In recent years, Lee’s practice has expanded considerably compared to her earlier works. As can be seen in the works presented in this exhibition at OCI Museum of Art, her approach may be said to move toward newly structuring space. Traversing both New Zealand and Korea, her work encompasses internal narratives while extending beyond cultural and physical communication, site-specificity, and even intangible temporality.

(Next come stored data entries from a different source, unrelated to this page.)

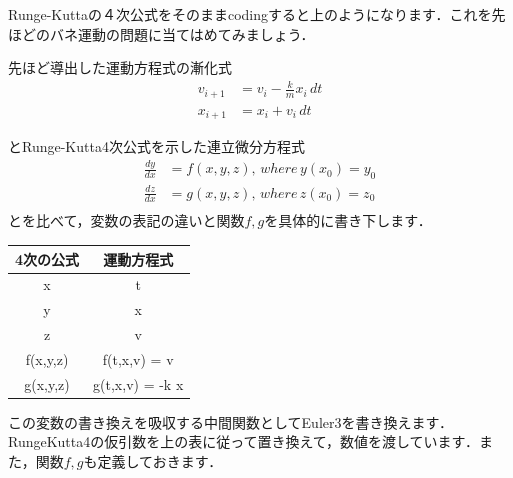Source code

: \documentclass[11pt,dvipdfmx]{jsarticle}
\begin{document}
    Runge-Kuttaの４次公式をそのままcodingすると上のようになります．これを先ほどのバネ運動の問題に当てはめてみましょう．

先ほど導出した運動方程式の漸化式 \[
\begin{aligned}
v_{i+1} & = v_i - \frac{k}{m} x_i\, dt \\
x_{i+1} & = x_i + v_i\, dt
\end{aligned}
\]

とRunge-Kutta4次公式を示した連立微分方程式 \[
\begin{aligned}
\frac{dy}{dx} &= f(x,y,z), \, where \, y(x_0)=y_0 \\
\frac{dz}{dx} &= g(x,y,z), \, where \, z(x_0)=z_0 \\
\end{aligned}
\] とを比べて，変数の表記の違いと関数\(f,g\)を具体的に書き下します．

\begin{longtable}[]{@{}cc@{}}
\toprule
4次の公式 & 運動方程式\tabularnewline
\midrule
\endhead
x & t\tabularnewline
y & x\tabularnewline
z & v\tabularnewline
f(x,y,z) & f(t,x,v) = v\tabularnewline
g(x,y,z) & g(t,x,v) = -k x\tabularnewline
\bottomrule
\end{longtable}

この変数の書き換えを吸収する中間関数としてEuler3を書き換えます．RungeKutta4の仮引数を上の表に従って置き換えて，数値を渡しています．また，関数\(f,g\)も定義しておきます．
\end{document}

In this sense, it can be understood as a narrative grounded in perceptual and cognitive experience as it passes through multiple types of spaces containing time, space, and relationality.
 
Perhaps for this reason, although I was unable to see the actual installation works prior to the exhibition while preparing this essay, the various materials sent by the artist—centered on the theme “Monochrome”—suggest that through Yona Lee’s site-specific installations, transposed spaces, and architectural installations, we will encounter unfamiliar experiences emerging from the familiar spaces and objects of everyday life. In time, we may also come to experience how these spaces, like cultivated fields, continuously transform through countless situations and responses.